CHP’nin TRT teklifine AKP ve MHP'den ret
CHP’nin, İstanbul Büyükşehir Belediye Başkanı Ekrem İmamoğlu'nun sanığı olduğu başta olmak üzere siyasilerin yargılandığı davaların TRT’de canlı yayınlanmasını öngören kanun teklifinin Genel Kurul gündemine alınması talebi AKP ve MHP oylarıyla reddedildi.
CHP Grup Başkanvekili Murat Emir, TBMM Genel Kurulu’nda İBB’ye yönelik açılan ancak duruşma günleri hâlâ belli olmayan davaların TRT'de canlı yayınlanması amacıyla hazırlanan kanun teklifinin gündeme alınması talebini milletvekillerine yılda bir kez sırayla verilen İçtüzük 37’ye dayanarak kullandı.
CHP’nin üç grup başkanvekilinin imzasıyla 9 Mayıs 2025’te Meclis Başkanlığı’na sunulan "Seçimle Gelinen Bir Kamu Görevinde Bulunanlar Hakkında Yürütülen Davalarda Kovuşturma Evresindeki Açık Duruşmaların TRT Kurumu Tarafından Yayınlanması Amacıyla Ceza Muhakemesi Kanunu ve TRT Kanununda Değişiklik Yapılması Hakkında Kanun Teklifi"nin Genel Kurul gündemine alınması için yapılan oylama AKP ve MHP oyları ile reddedildi.
CHP'nin "TRT'nin özerk ve tarafsız yayın yapması ve kamuoyunun sağlıklı ve serbestçe bilgilenmesi önündeki engellerin tespit edilerek çözüm yollarının belirlenmesi" amacıyla verdiği araştırma önergesi de AKP ve MHP milletvekillerinin oylarıyla reddedildi.
"TRT'NİN TEPESİNE VURMA VAKTİ GELMİŞTİR"
Önergenin gerekçesini açıklamak üzere söz alan CHP Ankara Milletvekili Umut Akdoğan, tüplü televizyonla kürsüye çıkarak şöyle konuştu:
- "Eskiden televizyon çalışmadığında iki şey yapardık; bir, bu fişi çeker, geri takardık; iki, televizyonun üstüne vururduk. Şimdi TRT'nin tepesine vurma vakti gelmiştir. TRT'nin her ildeki merkezine gidip bunu yapmaya gayret ediyoruz. 20 gün önce X hesabından bir paylaşım yaptım, 'TRT'ye çıkacağım' dedim. TRT'yle o kadar yüksek bir etkileşim oldu ki şaştık, kaldık.
- Bir milletvekilinin TRT'ye çıkması, CHP milletvekilinin TRT'ye çıkması herkesin çok garibine gitti.
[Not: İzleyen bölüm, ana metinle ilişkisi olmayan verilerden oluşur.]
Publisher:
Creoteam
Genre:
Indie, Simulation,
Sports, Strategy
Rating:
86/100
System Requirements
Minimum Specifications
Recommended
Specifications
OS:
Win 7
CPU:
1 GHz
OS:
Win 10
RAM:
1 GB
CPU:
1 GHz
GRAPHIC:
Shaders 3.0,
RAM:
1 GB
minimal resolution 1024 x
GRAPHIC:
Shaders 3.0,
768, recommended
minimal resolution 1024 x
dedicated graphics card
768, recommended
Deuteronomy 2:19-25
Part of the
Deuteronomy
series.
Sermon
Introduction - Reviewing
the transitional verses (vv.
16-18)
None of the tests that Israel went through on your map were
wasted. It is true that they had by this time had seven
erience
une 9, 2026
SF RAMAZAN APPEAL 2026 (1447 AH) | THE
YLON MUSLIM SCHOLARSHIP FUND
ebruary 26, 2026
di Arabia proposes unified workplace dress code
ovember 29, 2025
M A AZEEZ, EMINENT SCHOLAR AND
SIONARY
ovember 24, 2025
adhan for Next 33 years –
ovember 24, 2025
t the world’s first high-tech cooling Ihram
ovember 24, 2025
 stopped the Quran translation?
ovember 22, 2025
Sonra Genel Müdür Yardımcısı'nı İletişim Başkanlığı'ndan arıyorlar, İletişim Başkanlığı'ndaki kişi diyor ki: 'Bu ne biçim iş?' Niye, bir CHP milletvekili çıkamaz mı? Genel Müdür Yardımcısı da İletişim Başkanlığı'na diyor ki: 'Aman efendim, olur mu öyle şey, nasıl olacak?' Düşünün, geldiğimiz durum bu.
"BUGÜN PAHALI TELEVİZYONLARDAN MAALESEF TRT'NİN YALANLARINI İŞİTİYORUZ"
- TRT'nin yayını artık HD ama TRT kökünden bitti. TRT'ye buradan çağrımdır: Siyah-beyaz yayın yap, onurlu yaşa. Bu televizyonlardan, bu eski püskü televizyonlardan belki görüntü karıncalı geliyordu, belki ses cızırtılı geliyordu ama namusla, ahlakla, şerefle, haysiyetle, dürüstlükle, doğrulukla yayın yapılıyordu. Bugün pahalı televizyonlardan maalesef TRT'nin yalanlarını işitiyoruz.
- İsterseniz şöyle yapabiliriz: Hep birlikte 'TRT, son seçimlerde en yüksek oyu alan partinin propaganda aygıtıdır.' O da size uymaz çünkü yapılan son seçimlerde en yüksek oyu biz aldık. O zaman siz şöyle bir şey getirirsiniz: 'Yapılan son genel seçimlerde' dersiniz, hiç değilse hukuka uygun olur.
- Bir program inceledik, 42 bölüm çekilmiş, 42 bölüm. 22 bölümünde AK Partili milletvekilleri çıkmış, kalan 20 bölümü muhalefet arasında paylaştırılmamış, AK Partili akademisyen, sendikacı, gazeteci, bunlar çıkmışlar. TRT, 'CHP'nin Yalan Stratejisi' diye belgesel yapmış. Bir kanal, kamu adına yayın yapan bir kanal, bir partiyle ilgili 'yalan stratejisi' adı altında bir belgesel yapabilir mi? Yapamaz.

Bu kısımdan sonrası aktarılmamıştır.